• SET EXERCISE: Rewrite the part of the listing that opens with the line containing "[451, 61, 498, 131]" and closes with the line containing "part of ceramic flooring", changing every "498" to "500" and leaving everything else as it is.

·····

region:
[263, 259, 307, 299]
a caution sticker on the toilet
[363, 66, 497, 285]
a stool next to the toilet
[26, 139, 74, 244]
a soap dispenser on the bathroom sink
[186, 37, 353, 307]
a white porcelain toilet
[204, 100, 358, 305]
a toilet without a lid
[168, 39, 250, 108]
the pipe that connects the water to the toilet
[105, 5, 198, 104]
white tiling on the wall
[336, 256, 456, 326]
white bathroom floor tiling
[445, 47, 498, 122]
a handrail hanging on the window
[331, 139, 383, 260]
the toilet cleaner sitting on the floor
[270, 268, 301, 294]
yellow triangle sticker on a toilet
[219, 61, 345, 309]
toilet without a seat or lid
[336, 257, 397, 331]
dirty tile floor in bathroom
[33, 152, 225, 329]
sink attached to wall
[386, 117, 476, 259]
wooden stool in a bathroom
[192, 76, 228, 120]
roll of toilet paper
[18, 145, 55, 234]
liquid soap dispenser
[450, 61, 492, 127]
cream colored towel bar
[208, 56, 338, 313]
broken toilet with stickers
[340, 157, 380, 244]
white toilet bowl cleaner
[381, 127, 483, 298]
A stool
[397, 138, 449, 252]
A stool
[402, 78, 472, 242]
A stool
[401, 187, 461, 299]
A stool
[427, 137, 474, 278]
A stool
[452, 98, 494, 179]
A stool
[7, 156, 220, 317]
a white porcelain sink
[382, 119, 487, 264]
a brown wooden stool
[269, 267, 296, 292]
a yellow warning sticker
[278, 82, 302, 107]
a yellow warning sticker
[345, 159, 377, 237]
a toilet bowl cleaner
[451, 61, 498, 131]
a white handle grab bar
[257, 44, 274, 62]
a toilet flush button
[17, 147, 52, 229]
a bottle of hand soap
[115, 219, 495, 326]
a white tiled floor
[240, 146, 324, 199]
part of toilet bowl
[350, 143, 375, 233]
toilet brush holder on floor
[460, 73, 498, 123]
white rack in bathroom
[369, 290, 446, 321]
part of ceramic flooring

·····

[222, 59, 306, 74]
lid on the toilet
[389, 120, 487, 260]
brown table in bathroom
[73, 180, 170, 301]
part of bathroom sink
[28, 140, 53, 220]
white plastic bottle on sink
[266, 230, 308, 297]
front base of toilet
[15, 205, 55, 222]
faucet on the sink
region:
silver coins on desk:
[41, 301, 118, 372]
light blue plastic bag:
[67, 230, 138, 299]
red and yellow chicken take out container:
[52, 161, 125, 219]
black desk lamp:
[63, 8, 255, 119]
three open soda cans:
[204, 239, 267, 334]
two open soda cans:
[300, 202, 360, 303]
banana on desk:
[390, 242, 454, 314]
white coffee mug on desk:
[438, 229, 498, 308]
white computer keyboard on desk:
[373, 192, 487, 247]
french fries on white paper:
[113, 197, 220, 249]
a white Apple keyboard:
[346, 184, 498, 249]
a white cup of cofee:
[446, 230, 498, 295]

·····

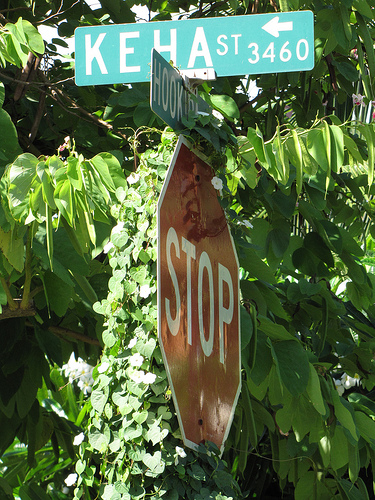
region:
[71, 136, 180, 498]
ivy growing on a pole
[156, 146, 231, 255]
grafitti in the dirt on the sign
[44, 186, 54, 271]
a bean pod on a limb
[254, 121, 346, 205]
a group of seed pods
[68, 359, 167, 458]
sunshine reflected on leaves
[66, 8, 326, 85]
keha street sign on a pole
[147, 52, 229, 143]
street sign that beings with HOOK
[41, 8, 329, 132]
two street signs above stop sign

·····

• COMPLETED EXERCISE:
[451, 61, 500, 131]
a white handle grab bar
[257, 44, 274, 62]
a toilet flush button
[17, 147, 52, 229]
a bottle of hand soap
[115, 219, 495, 326]
a white tiled floor
[240, 146, 324, 199]
part of toilet bowl
[350, 143, 375, 233]
toilet brush holder on floor
[460, 73, 500, 123]
white rack in bathroom
[369, 290, 446, 321]
part of ceramic flooring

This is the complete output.